We can already see Master Kent bobbing high above the hedges of the manor lane as he rides toward us on his Willowjack. He too has made an effort for the day. His best high hat, usually reserved for marriages and funerals, is sashed with two woven cloths, one lemon-yellow, one apple-green, his wife’s heirlooms. She was fond of brightness. Now we have some moments to inspect our girls and choose which one we’ll raise our voices for. Here is a chance as well to look out across and down the sloping barley field and offer thanks, not to some higher being but to the soil itself. Can it really be almost a year since we last led out our oxen and took our plows to it, fixing our eyes on the leaf-bare treetops in the dell to keep our furrows straight and true, on what I recall to be a dull and chilling day? Then once the cold had nipped the clod, we came again for harrowing, flattening ridges to provide the fine tilth that best comforts barley, picking out the surface stones. Can it really be half a year since spring, when we fixed our eyes again on those same tops to see them fattening with leaf and we spread out across the field in rows to broadcast seed, throwing our grain forward equally and to the swing of every step, spreading tiny vows with a plentiful hand? This year the first warm rains were late. The field was slow to blush with green, and what early shoots dared show themselves were shy and flimsy. We watched the barley with anxiety, first fearing drought and then, once our plants reached knee-height, praying that the sky would spare us gales.

That is our custom. We are daily nervous for the crop — though there are times, for me at least and especially at night in my cold cot, when I resent the tyranny of nervousness. I hear the stress and thrust of wind and unaccountably my spirits lift. My dreams are thrilled of late by flattened fields. I wake ashamed and cannot meet my neighbors’ eyes. They might imagine I’ve fallen out of love with them, and fallen out of love with here.

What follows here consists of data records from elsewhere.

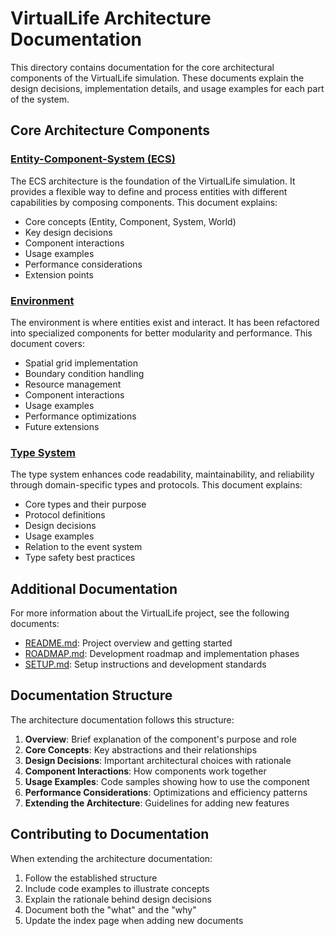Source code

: # VirtualLife Architecture Documentation

This directory contains documentation for the core architectural components of the VirtualLife simulation. These documents explain the design decisions, implementation details, and usage examples for each part of the system.

## Core Architecture Components

### [Entity-Component-System (ECS)](ecs.md)

The ECS architecture is the foundation of the VirtualLife simulation. It provides a flexible way to define and process entities with different capabilities by composing components. This document explains:

- Core concepts (Entity, Component, System, World)
- Key design decisions
- Component interactions
- Usage examples
- Performance considerations
- Extension points

### [Environment](environment.md)

The environment is where entities exist and interact. It has been refactored into specialized components for better modularity and performance. This document covers:

- Spatial grid implementation
- Boundary condition handling
- Resource management
- Component interactions
- Usage examples
- Performance optimizations
- Future extensions

### [Type System](type_system.md)

The type system enhances code readability, maintainability, and reliability through domain-specific types and protocols. This document explains:

- Core types and their purpose
- Protocol definitions
- Design decisions
- Usage examples
- Relation to the event system
- Type safety best practices

## Additional Documentation

For more information about the VirtualLife project, see the following documents:

- [README.md](../../README.md): Project overview and getting started
- [ROADMAP.md](../../ROADMAP.md): Development roadmap and implementation phases
- [SETUP.md](../../SETUP.md): Setup instructions and development standards

## Documentation Structure

The architecture documentation follows this structure:

1. **Overview**: Brief explanation of the component's purpose and role
2. **Core Concepts**: Key abstractions and their relationships
3. **Design Decisions**: Important architectural choices with rationale
4. **Component Interactions**: How components work together
5. **Usage Examples**: Code samples showing how to use the component
6. **Performance Considerations**: Optimizations and efficiency patterns
7. **Extending the Architecture**: Guidelines for adding new features

## Contributing to Documentation

When extending the architecture documentation:

1. Follow the established structure
2. Include code examples to illustrate concepts
3. Explain the rationale behind design decisions
4. Document both the "what" and the "why"
5. Update the index page when adding new documents 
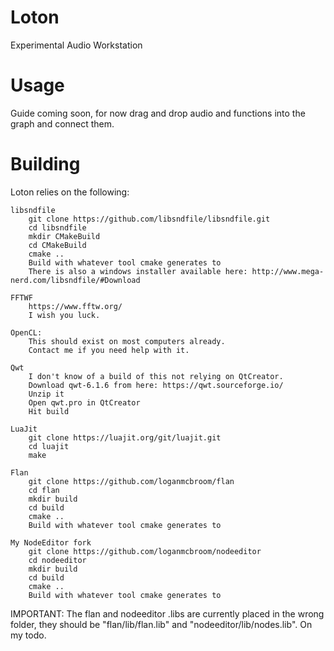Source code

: # Loton
Experimental Audio Workstation  

# Usage
Guide coming soon, for now drag and drop audio and functions into the graph and connect them.

# Building
Loton relies on the following:

	libsndfile
		git clone https://github.com/libsndfile/libsndfile.git
		cd libsndfile
		mkdir CMakeBuild
		cd CMakeBuild
		cmake ..
		Build with whatever tool cmake generates to
		There is also a windows installer available here: http://www.mega-nerd.com/libsndfile/#Download

	FFTWF 	
		https://www.fftw.org/
		I wish you luck.

	OpenCL: 
		This should exist on most computers already.
		Contact me if you need help with it.

	Qwt
		I don't know of a build of this not relying on QtCreator.
		Download qwt-6.1.6 from here: https://qwt.sourceforge.io/
		Unzip it
		Open qwt.pro in QtCreator
		Hit build

	LuaJit
		git clone https://luajit.org/git/luajit.git
		cd luajit
		make

	Flan
		git clone https://github.com/loganmcbroom/flan
		cd flan
		mkdir build
		cd build
		cmake .. 
		Build with whatever tool cmake generates to

	My NodeEditor fork
		git clone https://github.com/loganmcbroom/nodeeditor
		cd nodeeditor
		mkdir build
		cd build
		cmake .. 
		Build with whatever tool cmake generates to

IMPORTANT: The flan and nodeeditor .libs are currently placed in the wrong folder, they should be "flan/lib/flan.lib" and "nodeeditor/lib/nodes.lib". On my todo.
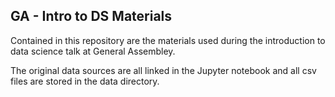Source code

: ## GA - Intro to DS Materials

Contained in this repository are the materials used during the introduction to data science talk at General Assembley.

The original data sources are all linked in the Jupyter notebook and all csv files are stored in the data directory.
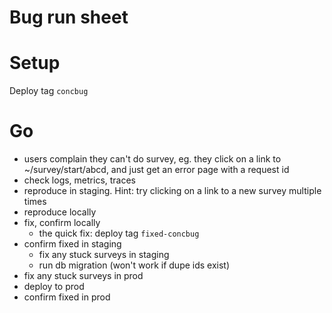 # Bug run sheet

# Setup
Deploy tag `concbug`

# Go
- users complain they can't do survey, eg. they click on a link to
  ~/survey/start/abcd, and just get an error page with a request id
- check logs, metrics, traces
- reproduce in staging. Hint: try clicking on a link to a new survey multiple
  times
- reproduce locally
- fix, confirm locally
    - the quick fix: deploy tag `fixed-concbug`
- confirm fixed in staging
    - fix any stuck surveys in staging
    - run db migration (won't work if dupe ids exist)
- fix any stuck surveys in prod
- deploy to prod
- confirm fixed in prod

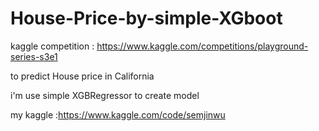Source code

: # House-Price-by-simple-XGboot
kaggle competition : https://www.kaggle.com/competitions/playground-series-s3e1

to predict House price in California
 
i'm use simple XGBRegressor to create model 

my kaggle :https://www.kaggle.com/code/semjinwu
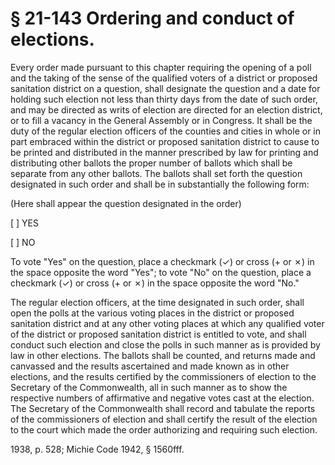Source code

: # § 21-143 Ordering and conduct of elections.

<p>Every order made pursuant to this chapter requiring the opening of a poll and the taking of the sense of the qualified voters of a district or proposed sanitation district on a question, shall designate the question and a date for holding such election not less than thirty days from the date of such order, and may be directed as writs of election are directed for an election district, or to fill a vacancy in the General Assembly or in Congress. It shall be the duty of the regular election officers of the counties and cities in whole or in part embraced within the district or proposed sanitation district to cause to be printed and distributed in the manner prescribed by law for printing and distributing other ballots the proper number of ballots which shall be separate from any other ballots. The ballots shall set forth the question designated in such order and shall be in substantially the following form:</p><p>(Here shall appear the question designated in the order)</p><p>[ ] YES</p><p>[ ] NO</p><p>To vote "Yes" on the question, place a checkmark (&#x2713;) or cross (+ or &#x2717;) in the space opposite the word "Yes"; to vote "No" on the question, place a checkmark (&#x2713;) or cross (+ or &#x2717;) in the space opposite the word "No."</p><p>The regular election officers, at the time designated in such order, shall open the polls at the various voting places in the district or proposed sanitation district and at any other voting places at which any qualified voter of the district or proposed sanitation district is entitled to vote, and shall conduct such election and close the polls in such manner as is provided by law in other elections. The ballots shall be counted, and returns made and canvassed and the results ascertained and made known as in other elections, and the results certified by the commissioners of election to the Secretary of the Commonwealth, all in such manner as to show the respective numbers of affirmative and negative votes cast at the election. The Secretary of the Commonwealth shall record and tabulate the reports of the commissioners of election and shall certify the result of the election to the court which made the order authorizing and requiring such election.</p><p>1938, p. 528; Michie Code 1942, § 1560fff.</p>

When I first came to these vicinities I thought I’d discovered not quite paradise, but at least a fruitful opportunity — some honest freedom and some scope. Some fertile soil! I’d never known such giving land and sky. I do remember my first week, and — still my master’s serving man — walking through the commons to the forest edge and not daring to go in, but touching everything. I’d found a treasury. I know I pushed my nose against a tree and was surprised by the ancient sweetness of the bark. I know I stood and studied ants, not guessing yet what antlike labors were awaiting me. I know I picked a flower for my cap. And then I set my eyes on Cecily and saw a chance to build a future here. I wooed her by working at her elbow in her fields, attending to the hunger of her soil. My labor was an act of love. My unaccustomed muscles grew and ached for her. I put my shoulder to the plow for her. I became as tough as ash for her. I had no choice. The countryside is argumentative. It wants to pick a fight with you. It wants to dish out scars and bruises. It wants to give you roughened palms and gritty eyes. It likes to snag and tear your arms and legs on briars and on brambles every time you presume to leave the path. But this was precisely what I most liked about this village life, the way we had to press our cheeks and chests against a living, fickle world which in the place where I and Master Kent had lived before only displayed itself as casual weeds in cracks or on our market stalls where country goods were put on sale, already ripe, and magicked up from God knows where. It didn’t matter if it rained or blew all day and night in town. We pulled on caps. We slammed our doors and windows tight. The weather wasn’t any threat to us. Back then, the sun was neither enemy nor friend.